Community Research and Development Information Service - CORDIS

Grey rot detection kit for winemakers

Grey rot infections can cause wine grape losses of 15–40 % annually, at a cost of EUR 15 billion. New research has resulted in a quick and effective kit to diagnose infections on the vine before the harvest is negatively affected.
Grey rot detection kit for winemakers
Grey rot, caused by the fungus Botrytis cinerea (B. cinerea), can be detected by expensive and time-consuming laboratory analysis. Once detected, however, it is usually too late to save the affected grapes, and the pathogen is extremely resistant to fungicides.

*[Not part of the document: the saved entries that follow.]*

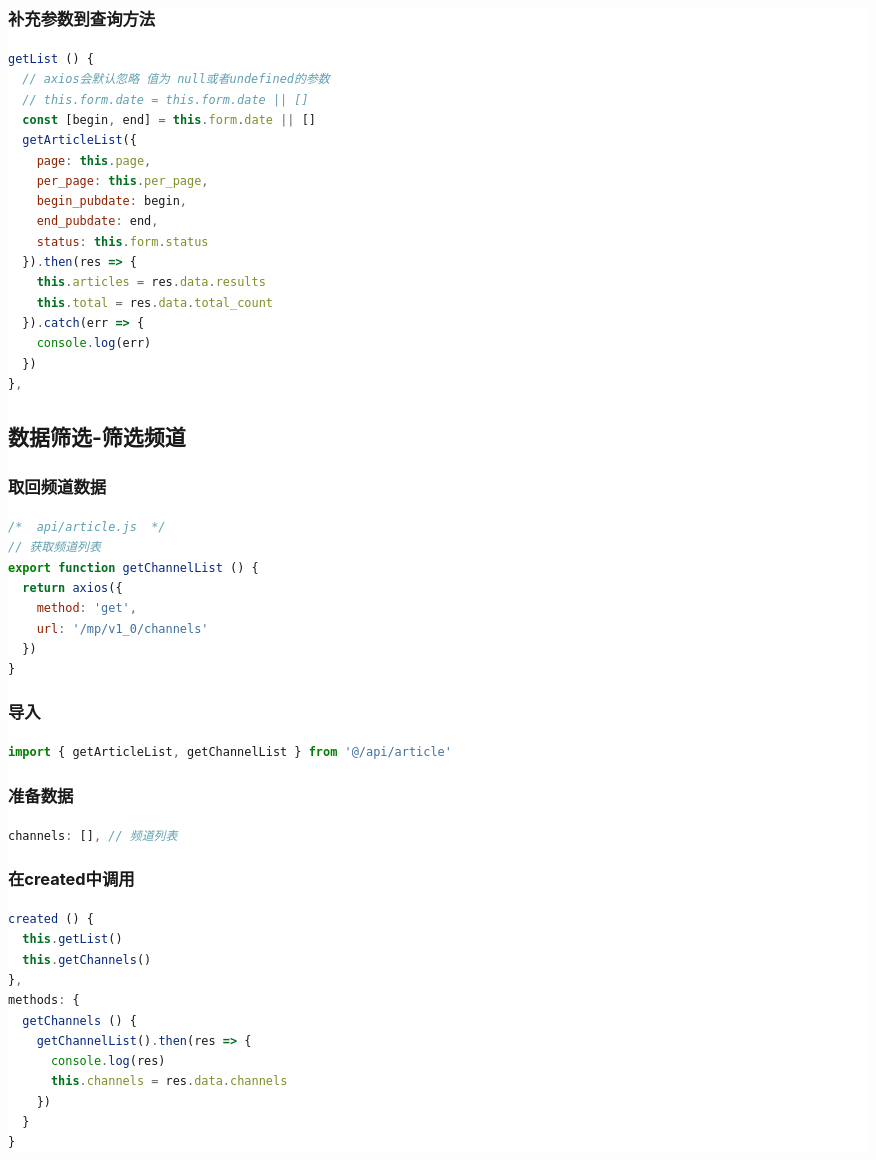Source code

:### 补充参数到查询方法

```jsx
getList () {
  // axios会默认忽略 值为 null或者undefined的参数
  // this.form.date = this.form.date || []
  const [begin, end] = this.form.date || []
  getArticleList({
    page: this.page,
    per_page: this.per_page,
    begin_pubdate: begin,
    end_pubdate: end,
    status: this.form.status
  }).then(res => {
    this.articles = res.data.results
    this.total = res.data.total_count
  }).catch(err => {
    console.log(err)
  })
},
```

## 数据筛选-筛选频道

### 取回频道数据

```js
/*  api/article.js  */
// 获取频道列表
export function getChannelList () {
  return axios({
    method: 'get',
    url: '/mp/v1_0/channels'
  })
}
```

### 导入

```jsx
import { getArticleList, getChannelList } from '@/api/article'
```

### 准备数据

```jsx
channels: [], // 频道列表
```

### 在created中调用

```jsx
created () {
  this.getList()
  this.getChannels()
},
methods: {
  getChannels () {
    getChannelList().then(res => {
      console.log(res)
      this.channels = res.data.channels
    })
  }
}
```
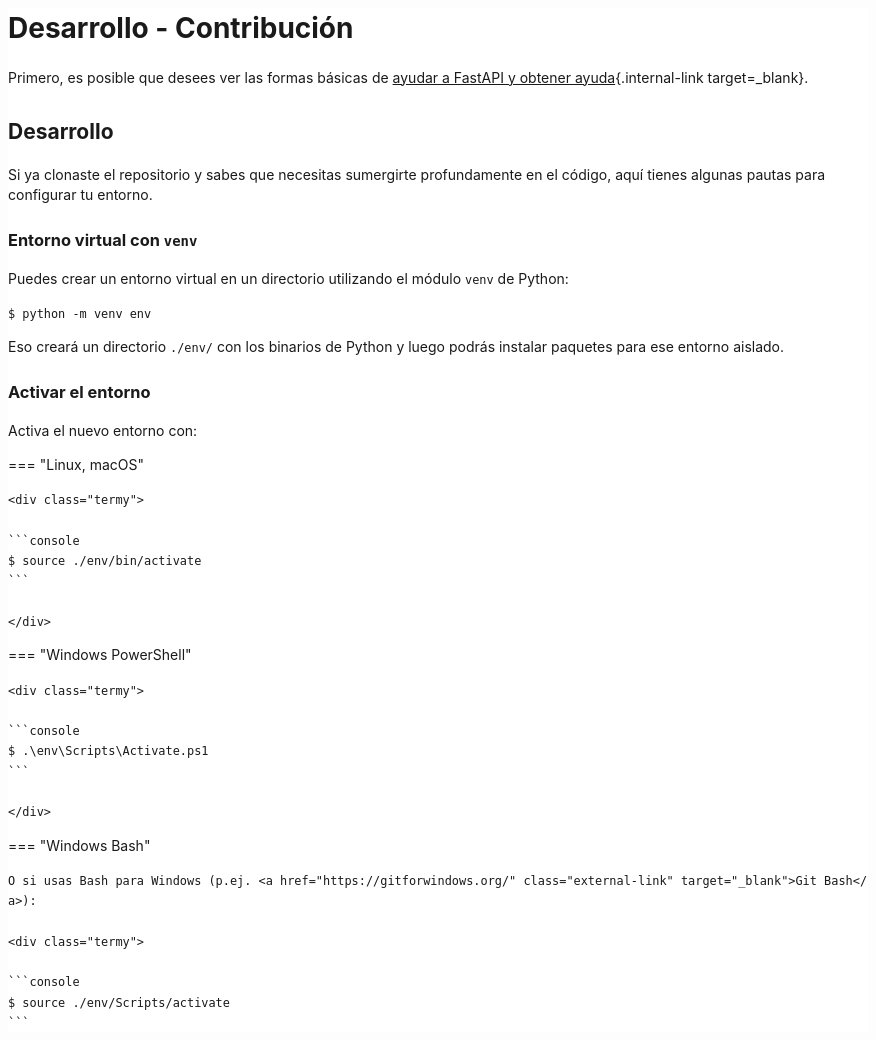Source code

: # Desarrollo - Contribución

Primero, es posible que desees ver las formas básicas de [ayudar a FastAPI y obtener ayuda](help-fastapi.md){.internal-link target=_blank}.

## Desarrollo

Si ya clonaste el repositorio y sabes que necesitas sumergirte profundamente en el código, aquí tienes algunas pautas para configurar tu entorno.

### Entorno virtual con `venv`

Puedes crear un entorno virtual en un directorio utilizando el módulo `venv` de Python:


<div class="termy">

```console
$ python -m venv env
```

</div>

Eso creará un directorio `./env/` con los binarios de Python y luego podrás instalar paquetes para ese entorno aislado.

### Activar el entorno

Activa el nuevo entorno con:

=== "Linux, macOS"

    <div class="termy">

    ```console
    $ source ./env/bin/activate
    ```

    </div>

=== "Windows PowerShell"

    <div class="termy">

    ```console
    $ .\env\Scripts\Activate.ps1
    ```

    </div>

=== "Windows Bash"

    O si usas Bash para Windows (p.ej. <a href="https://gitforwindows.org/" class="external-link" target="_blank">Git Bash</a>):

    <div class="termy">

    ```console
    $ source ./env/Scripts/activate
    ```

The project SAFEGRAPE was funded by the EU to develop a simple, cheap device to detect the presence of B. cinerea in grape juice. It can be used both as a portable device in the vineyard and as part of the industrial wine production pipeline.

Researchers chose to use a biosensor for the detection of laccase, an enzyme produced by the fungus. The portable version required electronic systems for data processing, and the automated industrial device required several additional mechanical systems.

Project scientists succeeded in designing and building several prototypes. These were tested in the laboratory, the processing plant and the field, and were demonstrated to work as designed. Researchers also identified the limits of detection, as well as optimal working conditions for the device.

The SAFEGRAPE prototypes are now ready for commercialisation. The device is expected to improve the quality and yield of harvests, and should help to decrease the use of fungicides and sulphites in winemaking.